UK health and safety law doesn't just ask whether your managers are trained — it asks whether health and safety is actually being managed. That means:

  • Embedding risk assessment into planning — not just completing it once, but referring back to it when work changes
  • Walking the floor — regular, visible checks build a culture where staff know health and safety is taken seriously, not just written down
  • Acting on what you find — identifying a hazard is only useful if it's followed by action and a record of what was done
  • Following up after incidents — even near misses are valuable opportunities to prevent something more serious

Leading by Example

Employees take their cues from how managers behave, not just what policies say. A manager who consistently follows safe systems of work — wearing the right PPE, using equipment correctly, raising concerns openly — sets the tone for the whole team. Conversely, even the best-written policy will be ignored if managers are seen cutting corners.

Delegation Doesn't Remove Accountability

Business owners can delegate health and safety responsibilities to managers and supervisors, but the underlying legal duty under the Health and Safety at Work etc. Act 1974 remains with the employer.
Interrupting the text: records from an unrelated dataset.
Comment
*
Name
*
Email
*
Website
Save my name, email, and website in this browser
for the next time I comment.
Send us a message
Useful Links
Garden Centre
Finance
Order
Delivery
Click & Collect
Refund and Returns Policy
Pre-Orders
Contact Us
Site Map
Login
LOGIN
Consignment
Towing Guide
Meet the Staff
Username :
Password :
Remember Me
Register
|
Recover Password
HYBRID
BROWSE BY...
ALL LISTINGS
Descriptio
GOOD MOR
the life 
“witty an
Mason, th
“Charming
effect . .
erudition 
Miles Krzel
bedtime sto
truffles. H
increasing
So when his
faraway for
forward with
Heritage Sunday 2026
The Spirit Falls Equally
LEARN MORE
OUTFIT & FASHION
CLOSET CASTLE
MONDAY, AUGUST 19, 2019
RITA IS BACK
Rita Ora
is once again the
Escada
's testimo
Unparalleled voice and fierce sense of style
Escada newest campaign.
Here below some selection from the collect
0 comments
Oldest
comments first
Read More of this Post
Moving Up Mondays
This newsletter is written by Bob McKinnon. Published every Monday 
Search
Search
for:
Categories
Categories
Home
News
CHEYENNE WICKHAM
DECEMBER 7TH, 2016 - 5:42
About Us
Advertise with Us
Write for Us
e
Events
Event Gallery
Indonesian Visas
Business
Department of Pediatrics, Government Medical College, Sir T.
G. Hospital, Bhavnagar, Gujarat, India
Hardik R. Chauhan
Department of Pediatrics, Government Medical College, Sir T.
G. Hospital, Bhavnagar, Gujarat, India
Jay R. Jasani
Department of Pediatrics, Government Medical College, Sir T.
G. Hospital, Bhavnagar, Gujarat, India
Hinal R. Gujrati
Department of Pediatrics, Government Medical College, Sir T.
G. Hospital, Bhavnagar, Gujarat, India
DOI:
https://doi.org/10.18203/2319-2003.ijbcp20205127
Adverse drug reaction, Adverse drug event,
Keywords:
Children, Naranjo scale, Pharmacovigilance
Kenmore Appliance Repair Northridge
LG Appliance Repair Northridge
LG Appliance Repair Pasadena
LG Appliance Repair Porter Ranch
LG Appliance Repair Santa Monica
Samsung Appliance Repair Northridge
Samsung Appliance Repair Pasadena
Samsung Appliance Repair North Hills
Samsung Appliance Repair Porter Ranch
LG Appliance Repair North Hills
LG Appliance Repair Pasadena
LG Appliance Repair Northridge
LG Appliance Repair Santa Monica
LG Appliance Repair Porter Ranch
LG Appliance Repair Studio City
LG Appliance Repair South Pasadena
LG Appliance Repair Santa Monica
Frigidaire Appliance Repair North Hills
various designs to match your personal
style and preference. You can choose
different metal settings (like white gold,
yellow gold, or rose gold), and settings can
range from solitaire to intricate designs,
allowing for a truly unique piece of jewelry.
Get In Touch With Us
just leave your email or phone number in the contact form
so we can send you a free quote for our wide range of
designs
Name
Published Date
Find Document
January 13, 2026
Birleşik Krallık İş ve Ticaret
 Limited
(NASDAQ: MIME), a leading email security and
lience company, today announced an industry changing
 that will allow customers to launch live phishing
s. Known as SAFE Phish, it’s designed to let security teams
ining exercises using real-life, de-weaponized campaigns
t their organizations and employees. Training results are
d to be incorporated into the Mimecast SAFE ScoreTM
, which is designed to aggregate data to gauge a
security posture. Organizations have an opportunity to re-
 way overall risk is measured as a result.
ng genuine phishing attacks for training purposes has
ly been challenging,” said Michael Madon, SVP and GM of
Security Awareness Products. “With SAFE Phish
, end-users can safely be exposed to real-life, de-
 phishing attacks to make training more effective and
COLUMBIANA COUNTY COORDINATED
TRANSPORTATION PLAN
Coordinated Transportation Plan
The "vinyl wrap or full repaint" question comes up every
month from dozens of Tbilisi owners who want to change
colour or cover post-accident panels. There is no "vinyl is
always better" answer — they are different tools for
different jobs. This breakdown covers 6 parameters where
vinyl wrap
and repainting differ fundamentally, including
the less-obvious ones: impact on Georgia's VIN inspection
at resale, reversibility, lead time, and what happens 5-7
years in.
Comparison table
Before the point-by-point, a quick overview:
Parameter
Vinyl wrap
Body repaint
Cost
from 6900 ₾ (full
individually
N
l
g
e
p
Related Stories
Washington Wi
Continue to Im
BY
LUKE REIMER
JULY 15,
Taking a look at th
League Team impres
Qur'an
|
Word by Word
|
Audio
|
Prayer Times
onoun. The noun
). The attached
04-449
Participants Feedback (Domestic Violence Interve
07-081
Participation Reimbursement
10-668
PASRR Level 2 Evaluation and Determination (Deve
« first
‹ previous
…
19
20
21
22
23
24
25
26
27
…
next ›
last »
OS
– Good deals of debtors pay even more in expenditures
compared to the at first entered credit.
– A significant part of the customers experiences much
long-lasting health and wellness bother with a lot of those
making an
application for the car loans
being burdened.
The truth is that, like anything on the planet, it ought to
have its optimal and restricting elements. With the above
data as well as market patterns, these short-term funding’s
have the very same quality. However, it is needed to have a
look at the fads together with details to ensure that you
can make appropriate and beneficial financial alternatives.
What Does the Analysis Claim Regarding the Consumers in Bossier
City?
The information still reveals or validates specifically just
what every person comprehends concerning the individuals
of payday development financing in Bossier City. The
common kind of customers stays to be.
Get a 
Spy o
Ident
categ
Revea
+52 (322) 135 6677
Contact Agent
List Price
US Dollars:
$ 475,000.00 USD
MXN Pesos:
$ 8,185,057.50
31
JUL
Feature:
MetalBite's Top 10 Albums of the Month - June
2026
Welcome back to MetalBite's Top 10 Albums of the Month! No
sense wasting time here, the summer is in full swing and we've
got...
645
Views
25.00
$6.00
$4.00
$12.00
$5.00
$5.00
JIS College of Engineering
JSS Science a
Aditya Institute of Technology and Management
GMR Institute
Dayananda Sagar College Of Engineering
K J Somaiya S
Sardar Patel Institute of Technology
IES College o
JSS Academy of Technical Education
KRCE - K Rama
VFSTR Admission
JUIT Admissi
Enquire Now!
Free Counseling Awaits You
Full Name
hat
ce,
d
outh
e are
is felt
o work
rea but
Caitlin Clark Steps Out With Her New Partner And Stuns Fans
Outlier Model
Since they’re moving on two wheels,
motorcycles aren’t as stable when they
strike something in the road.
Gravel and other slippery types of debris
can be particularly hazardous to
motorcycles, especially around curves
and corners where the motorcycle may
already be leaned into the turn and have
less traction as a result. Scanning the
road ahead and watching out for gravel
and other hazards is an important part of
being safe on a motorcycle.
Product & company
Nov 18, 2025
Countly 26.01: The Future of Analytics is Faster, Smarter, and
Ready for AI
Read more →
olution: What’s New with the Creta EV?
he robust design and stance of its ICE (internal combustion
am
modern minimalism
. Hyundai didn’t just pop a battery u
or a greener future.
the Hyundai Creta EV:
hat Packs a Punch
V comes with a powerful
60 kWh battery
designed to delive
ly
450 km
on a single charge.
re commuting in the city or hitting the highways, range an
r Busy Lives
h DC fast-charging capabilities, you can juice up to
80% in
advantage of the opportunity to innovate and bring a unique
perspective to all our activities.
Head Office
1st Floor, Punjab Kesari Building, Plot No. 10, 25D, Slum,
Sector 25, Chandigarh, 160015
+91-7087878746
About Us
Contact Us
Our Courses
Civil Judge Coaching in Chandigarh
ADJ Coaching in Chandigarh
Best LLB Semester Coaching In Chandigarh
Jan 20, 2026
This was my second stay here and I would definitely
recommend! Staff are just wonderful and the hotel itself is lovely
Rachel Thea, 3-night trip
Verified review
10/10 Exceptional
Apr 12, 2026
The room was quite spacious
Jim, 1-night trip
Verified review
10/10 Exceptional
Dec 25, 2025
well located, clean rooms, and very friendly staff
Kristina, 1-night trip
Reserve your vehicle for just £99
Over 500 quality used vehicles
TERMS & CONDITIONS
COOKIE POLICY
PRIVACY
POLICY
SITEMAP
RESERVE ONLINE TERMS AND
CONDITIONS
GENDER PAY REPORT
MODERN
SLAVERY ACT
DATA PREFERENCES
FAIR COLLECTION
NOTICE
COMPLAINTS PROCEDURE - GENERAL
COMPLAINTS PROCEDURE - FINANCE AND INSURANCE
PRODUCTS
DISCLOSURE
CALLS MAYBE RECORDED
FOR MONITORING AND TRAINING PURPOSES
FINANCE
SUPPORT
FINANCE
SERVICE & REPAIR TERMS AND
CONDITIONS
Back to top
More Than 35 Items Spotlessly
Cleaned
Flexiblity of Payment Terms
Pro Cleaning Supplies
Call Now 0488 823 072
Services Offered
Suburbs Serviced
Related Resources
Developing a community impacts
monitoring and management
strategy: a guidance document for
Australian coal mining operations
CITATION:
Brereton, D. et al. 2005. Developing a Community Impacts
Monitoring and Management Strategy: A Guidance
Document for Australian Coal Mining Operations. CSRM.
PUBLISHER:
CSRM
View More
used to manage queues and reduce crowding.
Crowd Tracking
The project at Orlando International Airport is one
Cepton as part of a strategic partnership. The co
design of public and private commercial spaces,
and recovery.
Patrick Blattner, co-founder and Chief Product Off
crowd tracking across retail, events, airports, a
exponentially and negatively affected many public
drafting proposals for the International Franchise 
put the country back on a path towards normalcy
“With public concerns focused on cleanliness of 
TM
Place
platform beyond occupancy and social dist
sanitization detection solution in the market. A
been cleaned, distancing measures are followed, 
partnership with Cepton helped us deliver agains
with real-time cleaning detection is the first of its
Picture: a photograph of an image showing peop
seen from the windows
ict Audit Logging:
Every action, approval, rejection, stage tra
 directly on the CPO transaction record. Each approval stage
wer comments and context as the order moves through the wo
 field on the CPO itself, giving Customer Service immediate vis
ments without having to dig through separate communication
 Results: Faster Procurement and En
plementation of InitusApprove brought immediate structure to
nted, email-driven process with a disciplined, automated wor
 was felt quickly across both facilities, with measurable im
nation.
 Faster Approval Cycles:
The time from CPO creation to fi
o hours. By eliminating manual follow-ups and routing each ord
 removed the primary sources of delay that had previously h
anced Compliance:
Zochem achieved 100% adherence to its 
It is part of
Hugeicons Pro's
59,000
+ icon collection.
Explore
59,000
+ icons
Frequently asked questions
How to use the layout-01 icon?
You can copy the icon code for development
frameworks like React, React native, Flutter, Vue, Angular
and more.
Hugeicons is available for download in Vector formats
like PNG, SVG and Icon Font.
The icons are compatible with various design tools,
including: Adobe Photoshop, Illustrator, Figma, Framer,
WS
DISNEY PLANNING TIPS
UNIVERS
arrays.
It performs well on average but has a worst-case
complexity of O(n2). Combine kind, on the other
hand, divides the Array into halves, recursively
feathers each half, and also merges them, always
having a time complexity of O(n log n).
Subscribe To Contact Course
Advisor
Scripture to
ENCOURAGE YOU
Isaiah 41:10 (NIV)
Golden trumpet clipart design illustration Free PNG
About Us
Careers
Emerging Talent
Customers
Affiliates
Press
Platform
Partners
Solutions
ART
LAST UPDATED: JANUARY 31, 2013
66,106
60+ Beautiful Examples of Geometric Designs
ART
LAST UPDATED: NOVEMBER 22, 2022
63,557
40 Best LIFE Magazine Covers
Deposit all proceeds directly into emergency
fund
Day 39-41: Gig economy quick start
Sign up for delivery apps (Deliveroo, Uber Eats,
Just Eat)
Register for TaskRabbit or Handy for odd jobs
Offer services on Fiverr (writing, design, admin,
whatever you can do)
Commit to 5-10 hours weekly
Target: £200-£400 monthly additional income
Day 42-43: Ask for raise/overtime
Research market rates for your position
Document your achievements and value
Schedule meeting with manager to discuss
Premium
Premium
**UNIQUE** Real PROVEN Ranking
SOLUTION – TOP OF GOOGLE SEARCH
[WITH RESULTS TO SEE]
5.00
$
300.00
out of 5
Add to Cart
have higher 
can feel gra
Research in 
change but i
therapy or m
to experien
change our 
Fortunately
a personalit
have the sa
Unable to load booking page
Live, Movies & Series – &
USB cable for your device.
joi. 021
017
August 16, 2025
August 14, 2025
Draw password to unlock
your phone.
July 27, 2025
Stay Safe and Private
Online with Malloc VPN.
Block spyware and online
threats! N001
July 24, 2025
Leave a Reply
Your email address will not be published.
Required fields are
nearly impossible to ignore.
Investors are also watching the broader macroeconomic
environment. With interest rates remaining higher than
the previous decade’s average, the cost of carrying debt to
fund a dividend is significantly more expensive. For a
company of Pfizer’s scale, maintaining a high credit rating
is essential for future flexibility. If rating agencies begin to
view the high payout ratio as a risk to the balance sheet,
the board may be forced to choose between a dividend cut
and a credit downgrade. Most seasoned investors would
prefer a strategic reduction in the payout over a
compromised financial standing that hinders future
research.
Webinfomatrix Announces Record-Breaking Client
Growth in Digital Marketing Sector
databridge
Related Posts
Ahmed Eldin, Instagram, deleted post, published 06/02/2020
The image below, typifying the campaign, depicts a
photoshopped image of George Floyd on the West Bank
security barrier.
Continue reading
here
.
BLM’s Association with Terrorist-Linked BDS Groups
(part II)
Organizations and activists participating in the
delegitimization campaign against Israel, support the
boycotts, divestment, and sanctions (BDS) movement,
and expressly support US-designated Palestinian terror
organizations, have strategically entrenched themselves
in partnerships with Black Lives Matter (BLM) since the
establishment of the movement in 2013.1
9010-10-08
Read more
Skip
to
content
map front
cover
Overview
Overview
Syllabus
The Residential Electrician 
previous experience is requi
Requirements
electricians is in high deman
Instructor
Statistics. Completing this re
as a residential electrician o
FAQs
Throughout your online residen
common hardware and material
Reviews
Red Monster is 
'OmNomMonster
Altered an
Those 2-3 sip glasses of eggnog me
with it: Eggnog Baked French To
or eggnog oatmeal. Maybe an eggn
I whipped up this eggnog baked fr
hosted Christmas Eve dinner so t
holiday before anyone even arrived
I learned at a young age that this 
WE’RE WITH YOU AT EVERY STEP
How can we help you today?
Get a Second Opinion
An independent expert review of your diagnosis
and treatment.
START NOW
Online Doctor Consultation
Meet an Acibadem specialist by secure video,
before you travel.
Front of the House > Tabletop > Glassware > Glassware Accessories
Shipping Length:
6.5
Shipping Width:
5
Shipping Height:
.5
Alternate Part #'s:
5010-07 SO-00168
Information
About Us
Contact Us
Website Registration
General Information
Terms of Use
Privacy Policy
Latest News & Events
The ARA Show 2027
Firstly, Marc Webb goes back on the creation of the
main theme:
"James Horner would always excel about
This means it's worth periodically checking that delegated responsibilities are genuinely being carried out — not just assumed to be happening because someone was once sent on a course.

Frequently Asked Questions

Is completing IOSH Managing Safely enough on its own?

It's an excellent foundation, but ongoing application matters just as much — regular risk assessment reviews, visible management presence, and following up on issues raised are what turn training into a genuinely safer workplace.

How can business owners check delegated health and safety duties are being met?

Periodic audits, spot checks, and reviewing records such as risk assessments, incident reports and training certificates all help confirm that delegated responsibilities are being carried out effectively.

What's the value of management visibility on health and safety?

When managers are visibly engaged — conducting walk-rounds, acting on concerns, following procedures themselves — it reinforces that health and safety is a genuine priority, not just paperwork.